Exercise directions -
Show every line of the data that includes the word "lines".
=== Information supplied ===
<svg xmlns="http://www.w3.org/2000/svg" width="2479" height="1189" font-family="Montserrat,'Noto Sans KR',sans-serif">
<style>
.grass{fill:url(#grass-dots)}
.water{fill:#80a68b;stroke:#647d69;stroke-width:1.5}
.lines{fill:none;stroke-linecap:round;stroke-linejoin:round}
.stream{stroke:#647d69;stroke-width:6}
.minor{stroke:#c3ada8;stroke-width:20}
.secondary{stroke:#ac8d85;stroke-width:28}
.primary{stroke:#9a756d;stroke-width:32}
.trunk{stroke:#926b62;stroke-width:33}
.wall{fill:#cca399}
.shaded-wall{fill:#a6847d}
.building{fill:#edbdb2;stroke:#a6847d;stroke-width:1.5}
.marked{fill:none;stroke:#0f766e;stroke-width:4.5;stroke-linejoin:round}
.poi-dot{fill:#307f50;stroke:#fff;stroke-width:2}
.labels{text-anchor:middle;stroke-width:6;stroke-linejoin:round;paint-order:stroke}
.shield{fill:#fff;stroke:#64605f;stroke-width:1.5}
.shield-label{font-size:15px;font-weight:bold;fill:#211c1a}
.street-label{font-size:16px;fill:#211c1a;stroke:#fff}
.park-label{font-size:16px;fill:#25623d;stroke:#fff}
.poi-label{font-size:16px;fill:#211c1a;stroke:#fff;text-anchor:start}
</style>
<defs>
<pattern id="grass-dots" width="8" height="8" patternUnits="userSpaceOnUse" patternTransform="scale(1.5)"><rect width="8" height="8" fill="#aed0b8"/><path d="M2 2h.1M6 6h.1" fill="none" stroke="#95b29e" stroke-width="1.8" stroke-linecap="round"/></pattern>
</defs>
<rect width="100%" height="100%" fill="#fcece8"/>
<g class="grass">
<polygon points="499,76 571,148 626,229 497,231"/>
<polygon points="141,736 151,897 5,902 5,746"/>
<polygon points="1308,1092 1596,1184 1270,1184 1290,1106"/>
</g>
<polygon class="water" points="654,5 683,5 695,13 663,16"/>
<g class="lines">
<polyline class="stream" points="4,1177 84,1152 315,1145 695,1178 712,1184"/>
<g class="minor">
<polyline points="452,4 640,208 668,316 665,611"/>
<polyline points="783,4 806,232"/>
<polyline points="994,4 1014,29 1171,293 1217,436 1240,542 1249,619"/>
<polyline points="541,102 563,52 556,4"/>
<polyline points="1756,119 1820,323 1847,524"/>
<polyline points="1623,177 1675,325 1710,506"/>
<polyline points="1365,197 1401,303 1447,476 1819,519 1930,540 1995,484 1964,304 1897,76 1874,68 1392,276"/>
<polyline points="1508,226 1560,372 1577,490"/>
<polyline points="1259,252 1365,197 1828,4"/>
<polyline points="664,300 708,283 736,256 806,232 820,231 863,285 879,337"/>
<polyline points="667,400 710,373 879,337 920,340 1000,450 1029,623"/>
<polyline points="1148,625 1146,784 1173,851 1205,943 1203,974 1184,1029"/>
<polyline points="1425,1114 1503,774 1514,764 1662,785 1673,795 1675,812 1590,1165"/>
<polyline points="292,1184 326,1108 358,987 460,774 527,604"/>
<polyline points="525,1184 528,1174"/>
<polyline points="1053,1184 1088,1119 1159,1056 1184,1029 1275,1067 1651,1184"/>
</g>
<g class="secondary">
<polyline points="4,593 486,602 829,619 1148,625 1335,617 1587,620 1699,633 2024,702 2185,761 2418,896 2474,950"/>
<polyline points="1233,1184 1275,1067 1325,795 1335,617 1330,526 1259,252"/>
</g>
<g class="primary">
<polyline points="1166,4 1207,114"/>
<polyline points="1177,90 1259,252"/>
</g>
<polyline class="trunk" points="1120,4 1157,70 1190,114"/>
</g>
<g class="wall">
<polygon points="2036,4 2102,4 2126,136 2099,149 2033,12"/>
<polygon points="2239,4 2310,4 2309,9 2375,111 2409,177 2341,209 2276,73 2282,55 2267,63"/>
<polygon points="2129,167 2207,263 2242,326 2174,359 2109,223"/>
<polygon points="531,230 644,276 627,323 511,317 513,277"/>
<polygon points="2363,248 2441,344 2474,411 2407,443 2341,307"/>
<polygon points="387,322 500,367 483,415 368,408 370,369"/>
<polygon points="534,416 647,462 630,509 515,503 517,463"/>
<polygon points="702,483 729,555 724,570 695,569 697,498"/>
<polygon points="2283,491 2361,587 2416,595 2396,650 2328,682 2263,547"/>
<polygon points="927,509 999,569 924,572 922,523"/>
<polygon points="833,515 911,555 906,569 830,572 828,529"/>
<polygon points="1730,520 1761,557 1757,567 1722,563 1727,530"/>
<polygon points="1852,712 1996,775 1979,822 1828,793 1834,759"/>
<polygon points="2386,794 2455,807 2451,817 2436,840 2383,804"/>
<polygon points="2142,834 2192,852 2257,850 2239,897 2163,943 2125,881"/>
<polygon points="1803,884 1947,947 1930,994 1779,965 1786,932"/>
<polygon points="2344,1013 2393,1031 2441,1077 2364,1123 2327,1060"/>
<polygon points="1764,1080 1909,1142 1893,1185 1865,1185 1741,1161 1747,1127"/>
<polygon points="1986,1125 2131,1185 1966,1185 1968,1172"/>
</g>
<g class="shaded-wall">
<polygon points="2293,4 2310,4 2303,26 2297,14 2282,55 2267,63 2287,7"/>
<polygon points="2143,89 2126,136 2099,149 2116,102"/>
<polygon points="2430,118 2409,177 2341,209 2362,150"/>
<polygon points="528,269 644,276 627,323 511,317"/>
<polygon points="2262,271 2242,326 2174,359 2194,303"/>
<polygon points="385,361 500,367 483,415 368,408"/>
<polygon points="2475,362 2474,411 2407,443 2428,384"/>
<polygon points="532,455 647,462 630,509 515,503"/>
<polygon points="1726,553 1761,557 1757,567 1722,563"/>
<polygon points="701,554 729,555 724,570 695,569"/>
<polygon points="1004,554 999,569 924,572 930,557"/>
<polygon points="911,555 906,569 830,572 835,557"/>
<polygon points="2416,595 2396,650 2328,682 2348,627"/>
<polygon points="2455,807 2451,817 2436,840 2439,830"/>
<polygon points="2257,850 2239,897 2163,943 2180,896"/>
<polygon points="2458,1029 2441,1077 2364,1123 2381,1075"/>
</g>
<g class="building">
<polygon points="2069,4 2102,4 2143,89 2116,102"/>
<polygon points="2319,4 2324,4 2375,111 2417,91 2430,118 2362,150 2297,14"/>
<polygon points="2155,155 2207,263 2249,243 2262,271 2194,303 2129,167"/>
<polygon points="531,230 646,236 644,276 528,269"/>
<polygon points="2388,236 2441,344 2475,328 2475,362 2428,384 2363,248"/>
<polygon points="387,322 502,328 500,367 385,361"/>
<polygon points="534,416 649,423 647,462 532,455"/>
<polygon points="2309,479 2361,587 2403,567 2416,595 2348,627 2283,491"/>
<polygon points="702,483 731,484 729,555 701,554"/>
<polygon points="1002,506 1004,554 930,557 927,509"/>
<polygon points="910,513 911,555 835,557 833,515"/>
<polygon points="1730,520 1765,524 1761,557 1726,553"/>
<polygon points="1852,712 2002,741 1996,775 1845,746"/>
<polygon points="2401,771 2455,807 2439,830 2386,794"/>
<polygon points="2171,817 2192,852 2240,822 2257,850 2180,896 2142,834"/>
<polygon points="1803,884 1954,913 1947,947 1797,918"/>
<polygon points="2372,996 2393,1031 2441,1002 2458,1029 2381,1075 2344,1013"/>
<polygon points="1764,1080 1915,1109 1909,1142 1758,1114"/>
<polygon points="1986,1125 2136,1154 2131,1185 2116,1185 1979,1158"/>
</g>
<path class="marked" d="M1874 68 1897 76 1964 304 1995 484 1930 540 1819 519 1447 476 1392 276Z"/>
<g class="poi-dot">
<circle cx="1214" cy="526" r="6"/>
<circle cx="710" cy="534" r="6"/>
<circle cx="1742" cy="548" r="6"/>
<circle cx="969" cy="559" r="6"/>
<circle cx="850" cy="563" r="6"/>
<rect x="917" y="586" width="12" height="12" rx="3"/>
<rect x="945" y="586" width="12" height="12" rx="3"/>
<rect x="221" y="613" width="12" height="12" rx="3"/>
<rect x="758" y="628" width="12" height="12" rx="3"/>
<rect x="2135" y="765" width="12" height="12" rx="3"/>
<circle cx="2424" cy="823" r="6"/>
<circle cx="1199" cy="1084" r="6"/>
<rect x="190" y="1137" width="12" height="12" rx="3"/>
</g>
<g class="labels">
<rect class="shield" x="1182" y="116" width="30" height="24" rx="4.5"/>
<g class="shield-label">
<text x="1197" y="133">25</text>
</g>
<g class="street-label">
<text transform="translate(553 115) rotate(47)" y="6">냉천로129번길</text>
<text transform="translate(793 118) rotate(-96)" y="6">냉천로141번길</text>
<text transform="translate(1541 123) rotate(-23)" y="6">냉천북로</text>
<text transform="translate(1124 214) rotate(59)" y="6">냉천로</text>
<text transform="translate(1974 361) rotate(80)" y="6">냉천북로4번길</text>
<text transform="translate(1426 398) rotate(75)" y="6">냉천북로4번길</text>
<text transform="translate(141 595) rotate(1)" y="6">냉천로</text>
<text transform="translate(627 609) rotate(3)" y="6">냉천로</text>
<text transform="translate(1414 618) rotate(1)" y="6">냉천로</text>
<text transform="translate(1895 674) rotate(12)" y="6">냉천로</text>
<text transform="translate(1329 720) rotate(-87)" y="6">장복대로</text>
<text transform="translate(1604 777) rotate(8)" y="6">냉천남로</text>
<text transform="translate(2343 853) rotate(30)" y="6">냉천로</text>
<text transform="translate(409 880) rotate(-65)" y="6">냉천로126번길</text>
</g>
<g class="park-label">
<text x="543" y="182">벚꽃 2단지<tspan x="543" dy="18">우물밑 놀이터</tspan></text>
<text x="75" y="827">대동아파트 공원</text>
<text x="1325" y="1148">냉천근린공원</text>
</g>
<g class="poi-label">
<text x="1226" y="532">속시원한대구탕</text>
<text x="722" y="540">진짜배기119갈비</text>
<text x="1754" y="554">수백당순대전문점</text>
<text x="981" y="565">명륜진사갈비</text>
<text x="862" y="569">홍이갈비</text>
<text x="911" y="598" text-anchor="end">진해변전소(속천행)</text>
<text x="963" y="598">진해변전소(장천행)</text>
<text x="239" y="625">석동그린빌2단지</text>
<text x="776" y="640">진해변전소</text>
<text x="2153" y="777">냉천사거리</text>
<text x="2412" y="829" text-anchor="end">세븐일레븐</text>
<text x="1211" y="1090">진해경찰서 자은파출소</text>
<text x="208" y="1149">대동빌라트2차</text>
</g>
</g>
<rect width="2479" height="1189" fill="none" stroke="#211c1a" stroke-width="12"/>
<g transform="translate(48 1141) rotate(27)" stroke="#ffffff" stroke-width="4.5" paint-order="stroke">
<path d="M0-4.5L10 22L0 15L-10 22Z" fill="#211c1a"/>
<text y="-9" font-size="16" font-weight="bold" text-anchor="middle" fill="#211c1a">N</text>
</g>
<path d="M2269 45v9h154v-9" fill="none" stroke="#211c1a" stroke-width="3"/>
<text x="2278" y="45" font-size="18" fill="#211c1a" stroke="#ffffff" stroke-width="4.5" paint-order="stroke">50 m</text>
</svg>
===
Answer to this problem -
.lines{fill:none;stroke-linecap:round;stroke-linejoin:round}
<g class="lines">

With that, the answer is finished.